The survey also confirms previous studies showing that African immigrants are more likely than Americans to have had some tertiary education.
And in another finding, the survey shows that most African migrants settle in other African countries, and not in the U.S. or Europe.
These are some of the highlights of a study carried out by the non-partisan Pew Research Center and published in Washington on Tuesday.
Key excerpts from the study:
As the annual number of migrants from sub-Saharan Africa to both the United States and Europe has grown for most years this decade, a Pew Research Center analysis of 2015 U.S. Census Bureau and Eurostat data finds that sub-Saharan immigrants in the U.S. tend to be more highly educated than those living in the United Kingdom, France, Italy and Portugal – Europe’s historically leading destinations among sub-Saharan immigrants.
In the U.S., 69 per cent of sub-Saharan immigrants, ages 25 and older in 2015, said they had at least some college experience. In the same year, the share in the UK who reported some college experience was 49 per cent, while it was lower still in France (30 per cent), Portugal (27 per cent) and Italy (10 per cent).
Immigrants from sub-Saharan Africa living in the U.S. are also somewhat more likely to be employed than their counterparts in Europe.
In 2015, 92.9 per cent of U.S.-based sub-Saharan immigrants said they had a paying job, compared with 84.9 per cent in Portugal, 83.7 per cent in France and 80.3 per cent in Italy. Meanwhile, the share of sub-Saharan immigrants in the UK who are working (91.5 per cent) was nearly equal to that in the U.S.
The U.S., UK, France, Italy and Portugal are some of the top destinations of sub-Saharan migrants living outside of sub-Saharan Africa. As of 2015, however, more than two-thirds (69 per cent) of migrants from sub-Saharan countries actually lived in other sub-Saharan African countries.
Together, the U.S., UK, France, Italy and Portugal were home to more than half (57 per cent) of the sub-Saharan migrant population living outside sub-Saharan Africa in 2015, according to global migrant population estimates from the United Nations. And the four European countries featured in this report accounted for roughly three-quarters (74 per cent) of all sub-Saharan immigrants living in European Union countries, Norway and Switzerland in the same year.
Historically, sub-Saharan immigrants have made up small shares of the total population in the U.S., UK, France, Italy and Portugal – three per cent or less in each country, as of 2015. But annual migration to the U.S. and Europe from sub-Saharan Africa rose most years this decade.
In all, well more than a million sub-Saharans have migrated to the U.S. and to EU countries, Norway and Switzerland since 2010. Migration pressures for some sub-Saharans to leave Africa are expected to continue as the continent’s population grows, young people struggle to find employment and protracted conflicts continue.
Between 2010 and 2016, about a quarter of sub-Saharan African immigrants entered the U.S. through its diversity visa program, which requires applicants to have at least a high school education. This requirement may help explain why relatively few sub-Saharan immigrants in the U.S. – just 11 per cent – have less than a high school education.

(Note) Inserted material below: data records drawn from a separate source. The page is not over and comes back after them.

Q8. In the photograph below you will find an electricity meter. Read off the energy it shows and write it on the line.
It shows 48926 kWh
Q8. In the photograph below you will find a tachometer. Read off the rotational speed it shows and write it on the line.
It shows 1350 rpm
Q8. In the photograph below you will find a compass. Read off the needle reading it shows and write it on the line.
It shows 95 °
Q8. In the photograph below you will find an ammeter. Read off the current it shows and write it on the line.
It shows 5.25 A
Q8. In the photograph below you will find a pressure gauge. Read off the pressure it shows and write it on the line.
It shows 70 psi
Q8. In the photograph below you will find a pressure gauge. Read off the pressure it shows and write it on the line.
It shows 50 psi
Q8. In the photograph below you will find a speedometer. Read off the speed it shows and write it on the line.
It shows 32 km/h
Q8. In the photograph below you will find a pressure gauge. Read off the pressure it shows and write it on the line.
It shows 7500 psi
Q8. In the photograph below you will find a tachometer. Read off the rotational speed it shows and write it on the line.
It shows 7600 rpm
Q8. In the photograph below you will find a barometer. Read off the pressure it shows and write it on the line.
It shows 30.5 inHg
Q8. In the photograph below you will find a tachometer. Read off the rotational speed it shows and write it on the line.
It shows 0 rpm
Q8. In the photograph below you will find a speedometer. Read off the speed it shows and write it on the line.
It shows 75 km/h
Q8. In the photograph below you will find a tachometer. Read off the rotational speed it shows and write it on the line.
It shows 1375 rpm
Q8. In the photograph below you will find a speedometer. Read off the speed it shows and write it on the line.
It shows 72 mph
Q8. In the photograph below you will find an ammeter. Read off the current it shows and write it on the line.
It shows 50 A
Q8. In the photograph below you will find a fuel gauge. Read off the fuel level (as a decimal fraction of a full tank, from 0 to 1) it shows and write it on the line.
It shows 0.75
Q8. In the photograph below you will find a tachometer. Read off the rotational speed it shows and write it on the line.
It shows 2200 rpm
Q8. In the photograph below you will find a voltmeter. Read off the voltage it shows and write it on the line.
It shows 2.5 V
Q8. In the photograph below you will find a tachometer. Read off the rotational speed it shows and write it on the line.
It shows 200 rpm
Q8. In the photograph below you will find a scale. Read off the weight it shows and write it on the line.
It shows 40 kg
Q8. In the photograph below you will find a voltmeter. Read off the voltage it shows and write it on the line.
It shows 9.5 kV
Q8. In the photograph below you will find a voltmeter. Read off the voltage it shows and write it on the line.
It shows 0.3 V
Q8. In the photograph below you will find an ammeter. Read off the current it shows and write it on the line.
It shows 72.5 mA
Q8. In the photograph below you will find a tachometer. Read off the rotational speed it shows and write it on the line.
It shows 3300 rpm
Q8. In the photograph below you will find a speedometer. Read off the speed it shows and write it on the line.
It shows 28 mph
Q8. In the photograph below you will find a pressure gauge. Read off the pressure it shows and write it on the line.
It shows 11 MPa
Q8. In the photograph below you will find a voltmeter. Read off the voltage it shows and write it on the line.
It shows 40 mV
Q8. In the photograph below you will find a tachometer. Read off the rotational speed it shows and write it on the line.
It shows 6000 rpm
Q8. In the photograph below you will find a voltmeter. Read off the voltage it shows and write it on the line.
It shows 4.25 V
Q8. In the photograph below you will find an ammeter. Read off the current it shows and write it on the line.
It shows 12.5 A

Within Europe, Pew Research Center’s analysis finds that educational levels of sub-Saharan immigrants varies across the region’s top destination countries, with those living in the UK better educated than those in Italy.
Colonial histories have helped contribute to the flow of sub-Saharan immigrants to specific countries. For instance, many of sub-Saharan immigrants living in the UK, France and Portugal were born in countries that were once under the rule of these European states. A key factor can be language. Fluency in a European tongue, whether English, French or Portuguese, may be an advantage for a migrant seeking a job and creating a new life in a destination country.
Thus, UN data show that most of the sub-Saharan immigrant populations in the U.S. and UK come from countries where English is spoken. In fact, English is a language of importance in six of the 10 biggest source countries for sub-Saharan African immigrants in the U.S. and the UK: Nigeria, Ghana, Kenya, South Africa, Zimbabwe and Tanzania.
The top countries of origin for sub-Saharan Africans now living in France and Portugal also share a bond of language with these destinations. For example, many of the top birthplaces for sub-Saharan African immigrants in France are French-speaking African nations or territories, with Madagascar, Senegal or the Ivory Coast accounting for 34 percent of all sub-Saharan migrants living in France.
A similar trend can be seen in Portugal, where the three largest birthplaces for sub-Saharan African immigrants were at one time under Portuguese rule: Angola, Mozambique and Cape Verde. Together, they make up the vast majority (80 percent) of all sub-Saharan migrants living in Portugal.
Immigrants from sub-Saharan Africa ages 25 and older in the U.S. not only stand out from those in Europe, but they are also more likely than the overall U.S.-born population to have at least some college experience (69 per cent vs. 60 per cent). A similar pattern is present in the UK and Portugal.
There are more modest educational differences between sub-Saharan African immigrants and the native-born populations in France and Italy for the share with a college education, with a lower share of sub-Saharan immigrants in Italy (10 per cent) having some college education than those born in Italy (15 per cent).